My friend, whom I’ve never really met
asked if I’d write a poem on David Stove,
philosopher. I don’t know much about
him, although I’ve heard he didn’t like
blacks very much, or ladies, or ravens
or Kant or Platonists or much at all.
Now, philosophy isn’t all
bad; it has its uses. But have you met
a Platonist you’d watch a Steelers-Ravens
division game with? You’d want to stove
his head in before halftime, like
you know he’d be that guy who’s on about
the sublimated homo stuff. About
the third commercial break, third beer, we’d all
make our excuses. Look, no one likes
to think about their likes. I’ve met
enough philosophers to know that Stove
had a point about the paradox of ravens,
or at least about the guys who think that ravens
are of formal interest. Of course, the thing about
these birds is that they use tools, but Stove
thought sociobiology was all
—and a priori—crap, although it met
his preference for induction.
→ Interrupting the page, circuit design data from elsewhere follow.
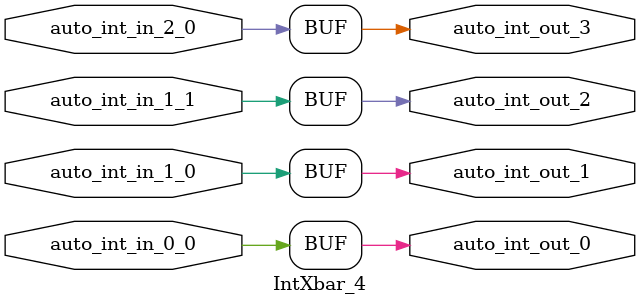
<source format=v>
module IntXbar_4(	// file.cleaned.mlir:2:3
  input  auto_int_in_2_0,	// file.cleaned.mlir:2:27
         auto_int_in_1_0,	// file.cleaned.mlir:2:53
         auto_int_in_1_1,	// file.cleaned.mlir:2:79
         auto_int_in_0_0,	// file.cleaned.mlir:2:105
  output auto_int_out_0,	// file.cleaned.mlir:2:132
         auto_int_out_1,	// file.cleaned.mlir:2:157
         auto_int_out_2,	// file.cleaned.mlir:2:182
         auto_int_out_3	// file.cleaned.mlir:2:207
);

  assign auto_int_out_0 = auto_int_in_0_0;	// file.cleaned.mlir:3:5
  assign auto_int_out_1 = auto_int_in_1_0;	// file.cleaned.mlir:3:5
  assign auto_int_out_2 = auto_int_in_1_1;	// file.cleaned.mlir:3:5
  assign auto_int_out_3 = auto_int_in_2_0;	// file.cleaned.mlir:3:5
endmodule


</source>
He’s sort of like
that friend of yours who says he really likes
the outdoors but can’t tell hawks from ravens,
and brings back wet firewood, who met
the need to shit outside with a rant about
how man is not an animal. You all
wanted to roast him on the camp stove.
Now, this is not to shit on David Stove.
I’m a contrarian myself. I like
a scholar who thinks his discipline is all
or mostly bunk. But the truth about ravens
is not that they are black, but that about
when man un-animaled himself, he met
something like himself in the birds, he met
thought and mind; all fathers sat about
the winter stove, making myths of ravens.